According to some signs, the offer can be attributed to advertising, but it differs from the advertising project in the content of the specific conditions of the upcoming transaction (the procedure for settlements, delivery dates, price per batch of goods, etc.).

Offers can be made as:

1. A business letter or a set of documents consisting of commercial and technical conditions of the proposed transaction.

2. A standard offer indicating the usual conditions of sale of the seller.

3. Draft (pro forma) of the contract signed by the exporter and containing all the main (essential) terms of the transaction.

A skillfully drafted commercial offer arouses the interest of the buyer and, other things being equal, will lead to the conclusion of a transaction. The text of the offer should be as brief as possible, but at the same time extremely clear and should exclude the possibility of different interpretations. In commercial offers, it is unacceptable to use the names and titles of well-known companies for unseemly purposes. These violations are punishable by law.

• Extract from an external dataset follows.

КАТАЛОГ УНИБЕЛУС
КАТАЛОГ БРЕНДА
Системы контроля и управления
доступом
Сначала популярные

As a general rule, a commercial offer (offer) must contain:

the exact and abbreviated name of the seller, his trademark and trademark (if any); the name of the goods, a brief, but sufficient characteristic of it; the proposed volume of delivery; minimum quantity of goods supplied in batches; Packaging information terms of delivery (more often according to INCOTERMS); price on the terms of delivery per piece and per batch; delivery time; payment procedure; discounts (if provided); details of the seller.

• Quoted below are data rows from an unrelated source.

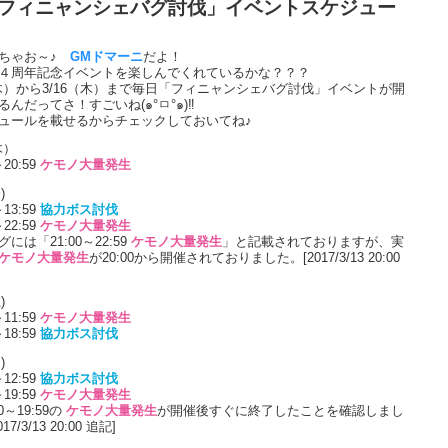
フィニャンシェバグ討伐」イベントスケジュー
おちゃお～♪
GMドマーニ
だよ！
４周年記念イベントを楽しんでくれているかな？？？
（木）から3/16（木）まで毎日「フィニャンシェバグ討伐」イベントが開
るんだってさ！すごいね(๑°ㅁ°๑)‼
ュールを載せるからチェックしておいてね♪
木）
～20:59
ケモノ大量発生
)
～13:59
協力ボス討伐
～22:59
ケモノ大量発生
には「21:00～22:59
ケモノ大量発生
」と記載されておりますが、実
ケモノ大量発生
が20:00から開催されておりました。[2017/3/13 20:00
)
～11:59
ケモノ大量発生
～18:59
協力ボス討伐
)
～12:59
協力ボス討伐
～19:59
ケモノ大量発生
00～19:59の
ケモノ大量発生
が開催後すぐに終了したことを確認しまし
17/3/13 20:00 追記]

With commercial offers, prospectuses for products are usually sent, including “reference sheets”, i.e. a list of known buyers who are already using the offered goods.

In international commercial practice, there are two types of offers:

1. Firm offer.

2. Free offer.

A firm offer is a commercial offer of the seller for the sale of a certain batch of goods to only one possible buyer, indicating the period during which the seller is bound by his offer and cannot make a similar offer to another buyer.

The mechanism for concluding a transaction by sending a firm offer and accepting it is as follows: if the buyer agrees to all the conditions of the firm offer, he sends the seller a written confirmation containing unconditional acceptance. If the buyer does not agree with one or more of the terms of the offer, he sends the seller a response to the offer or counter-offer indicating his conditions and the deadline for the response, etc. until a full agreement is reached on all the conditions. Failure to receive a response from the buyer within the period established in the offer is tantamount to the buyer’s refusal to conclude a transaction on the proposed terms and releases the seller from the offer made by him. A free offer is usually made simultaneously for the same batch of goods to several possible buyers without a deadline for a response. The buyer’s consent to the terms of the offer is confirmed by a solid controference. The seller accepts the contraference of the buyer that he previously received, or the buyer with whom he prefers to conclude a transaction.